Alain Richer

Lac-Mégantic: simulation du 6 juillet 2013

Une simulation de ce qui a pu se passer dans la nuit de la tragédie de Lac-Mégantic a été effectuée par Transport Canada et l’expert embauché par la Sûreté du Québec.

L’inspecteur du matériel roulant de Transport Canada Alain Richer a témoigné, lundi, avoir effectué cette simulation en compagnie de son confrère André Sauvé et de l’expert ferroviaire Stephen Callaghan dans les semaines qui ont suivi les événements tragiques du 6 juillet 2013.

M. Richer poursuivait son témoignage, lundi, au début de la cinquième semaine du procès de trois ex-employés de la Montréal, Maine & Atlantic (MMA) au palais de justice de Sherbrooke.

Thomas Harding, Jean Demaître et Richard Labrie sont accusés de négligence criminelle causant la mort de 47 personnes à la suite du déraillement ferroviaire du 6 juillet 2013 à Lac-Mégantic.
Alain Richer a expliqué que les efforts auxquels il participait lors de l’enquête de Transport Canada consistaient à comprendre ce qui s’était passé lors du déraillement.

« Nous avons coupé l’arrivée d’air sur les freins pour simuler ce qui s’était passé à Nantes dans la nuit du 6 juillet lorsque les pompiers ont éteint la locomotive 5017 (...) Nous voulions comprendre comment le train était parti de Nantes », a témoigné Alain Richer.

Fidelité

Cette simulation a été faite autour du 19 juillet 2013 selon les souvenirs d’Alain Richer.

« Nous voulions être les plus fidèles au système en place dans la nuit du 5 au 6 juillet », a indiqué Alain Richer.

L’objectif de cette simulation était de comprendre d’abord après combien de temps l’air serait dissipé des freins indépendants et qu’ils deviendraient inefficaces.

« Nous savions qu’il n’y avait pas eu application des freins d’urgence. Nous voulions aussi savoir pourquoi ces freins d’urgence n’avaient pas été appliqués », a témoigné Alain Richer qui agissait sur l’équipe d’enquête de Transport Canada après la tragédie du 6 juillet 2013.

Autres tests

Lors de son passage à Lac-Mégantic, il a noté la présence de plusieurs divisions de Transport Canada, de l’Environnement, du bureau de la sécurité dans les transports et de la Sûreté du Québec notamment avec l’expert Callaghan qui avait été embauché comme expert.

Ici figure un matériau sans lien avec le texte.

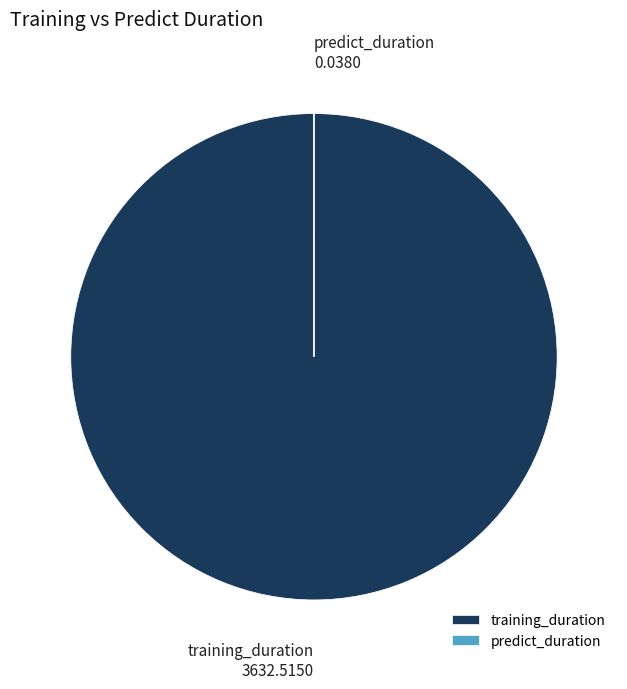

What is the largest slice in the pie chart?

training_duration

« Nous avons fait un essai de freins sur la locomotive en question dans la semaine qui a suivi. Stephen Callaghan a pris le contrôle de la locomotive 5017, alors que André Sauvé et moi avons vérifié les pistons et les freins par terre en fonction des freins ajoutés ou enlevés », indique M. Richer.

Train sécurisé le 8 juillet

Ce dernier s’est rendu à Lac-Mégantic, le 8 juillet 2013, deux jours après la tragédie.
Alain Richer a inspecté sommairement un convoi ferroviaire de 89 wagons de marchandise et des citernes vides propulsées par cinq unités de traction qui arrivaient des États-Unis et qui étaient bloqués de l’autre côté du centre-ville de Lac-Mégantic.

« Les cinq unités de tête étaient sécurisées avec les freins à main et les freins à air. Les dix wagons suivants n’avaient ni de frein à main ni de frein à air appliqué », a témoigné Alain Richer.

À la suite de ces constatations, à la demande de son supérieur à Montréal, il a vérifié qu’il n’y avait pas de frein à main appliqué au bout du train. À sa demande, un supérieur de la MMA qui s’est rendu sur place pour procéder à la sécurisation du train.

Le cadre de la MMA a effectué un test d’efficacité des cinq freins apposés, alors que la norme minimale en prévoyait dix pour ce type de convoi.

En contre-interrogatoire, Me Thomas Walsh voulait savoir si le nombre de freins appliqués était suffisant étant donné que le train n’avait pas bougé.

« Pas selon la norme », a répondu Alain Richer.

Le procès présidé par le juge Gaétan Dumas de la Cour supérieure se poursuit, mardi, avec la suite du contre-interrogatoire d’Alain Richer de Transport Canada.